* **Problem**: Lines with the word "sóng": copy all of them from the entries below.

* **Records shown**:
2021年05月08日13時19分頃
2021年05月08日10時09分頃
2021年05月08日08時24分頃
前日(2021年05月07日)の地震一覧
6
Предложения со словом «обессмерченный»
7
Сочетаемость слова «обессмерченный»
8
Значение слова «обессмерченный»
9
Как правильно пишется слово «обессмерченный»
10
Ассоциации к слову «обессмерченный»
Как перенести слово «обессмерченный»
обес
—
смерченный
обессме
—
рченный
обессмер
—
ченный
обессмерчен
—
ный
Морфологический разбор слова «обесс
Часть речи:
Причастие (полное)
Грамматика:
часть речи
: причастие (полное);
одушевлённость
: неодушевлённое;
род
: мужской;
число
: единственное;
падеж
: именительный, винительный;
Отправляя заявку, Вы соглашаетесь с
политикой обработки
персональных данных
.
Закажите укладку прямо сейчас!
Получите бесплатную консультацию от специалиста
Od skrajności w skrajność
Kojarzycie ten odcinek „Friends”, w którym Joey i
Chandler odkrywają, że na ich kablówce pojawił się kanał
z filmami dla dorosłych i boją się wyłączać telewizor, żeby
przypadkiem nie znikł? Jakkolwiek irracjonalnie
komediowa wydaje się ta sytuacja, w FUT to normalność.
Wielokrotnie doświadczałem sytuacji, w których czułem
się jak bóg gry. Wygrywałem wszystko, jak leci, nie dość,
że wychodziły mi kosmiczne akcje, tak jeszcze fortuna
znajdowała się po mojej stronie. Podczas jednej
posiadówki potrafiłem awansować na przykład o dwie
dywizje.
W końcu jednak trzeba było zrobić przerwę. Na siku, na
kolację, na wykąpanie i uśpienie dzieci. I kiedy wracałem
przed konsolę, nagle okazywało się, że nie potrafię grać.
* * *
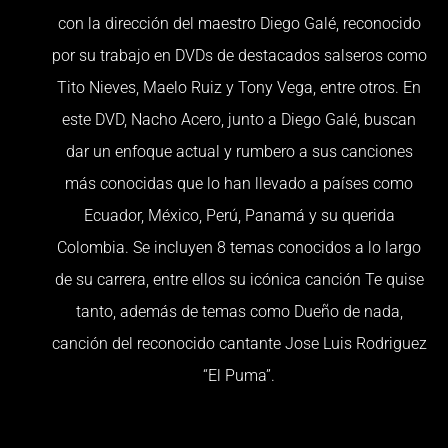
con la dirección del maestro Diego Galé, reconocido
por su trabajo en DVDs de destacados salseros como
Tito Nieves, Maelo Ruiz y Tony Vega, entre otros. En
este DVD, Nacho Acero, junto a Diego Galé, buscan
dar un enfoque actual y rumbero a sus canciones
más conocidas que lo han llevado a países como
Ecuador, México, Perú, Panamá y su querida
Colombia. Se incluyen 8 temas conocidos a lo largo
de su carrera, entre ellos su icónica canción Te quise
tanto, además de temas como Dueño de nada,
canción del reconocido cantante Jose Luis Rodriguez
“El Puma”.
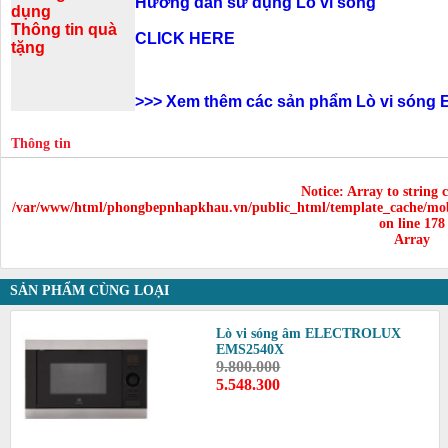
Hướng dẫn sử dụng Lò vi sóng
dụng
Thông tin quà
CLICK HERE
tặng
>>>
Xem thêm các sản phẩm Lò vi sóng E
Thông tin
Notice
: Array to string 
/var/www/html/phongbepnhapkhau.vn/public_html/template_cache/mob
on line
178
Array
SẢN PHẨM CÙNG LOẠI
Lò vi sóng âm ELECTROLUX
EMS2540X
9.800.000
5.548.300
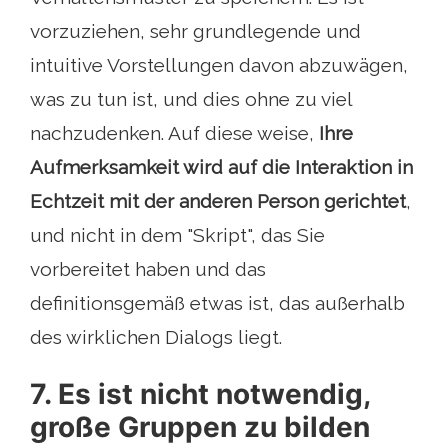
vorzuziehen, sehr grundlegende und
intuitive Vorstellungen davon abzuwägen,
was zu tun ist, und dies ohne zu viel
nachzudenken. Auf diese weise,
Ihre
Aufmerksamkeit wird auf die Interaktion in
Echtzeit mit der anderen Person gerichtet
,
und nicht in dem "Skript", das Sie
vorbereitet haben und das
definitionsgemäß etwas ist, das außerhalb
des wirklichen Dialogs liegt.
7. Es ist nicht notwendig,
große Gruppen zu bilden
* * *
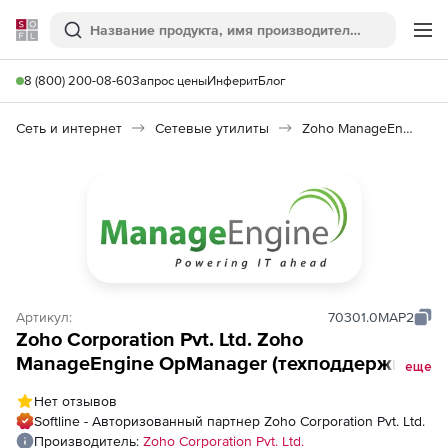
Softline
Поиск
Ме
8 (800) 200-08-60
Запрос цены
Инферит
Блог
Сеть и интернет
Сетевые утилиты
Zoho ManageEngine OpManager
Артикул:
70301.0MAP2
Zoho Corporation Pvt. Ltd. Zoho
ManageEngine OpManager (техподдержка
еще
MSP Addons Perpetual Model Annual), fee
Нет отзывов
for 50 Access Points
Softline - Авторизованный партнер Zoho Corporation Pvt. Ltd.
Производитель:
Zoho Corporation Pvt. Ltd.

* **Worked solution**:
Hướng dẫn sử dụng Lò vi sóng
Xem thêm các sản phẩm Lò vi sóng E
Lò vi sóng âm ELECTROLUX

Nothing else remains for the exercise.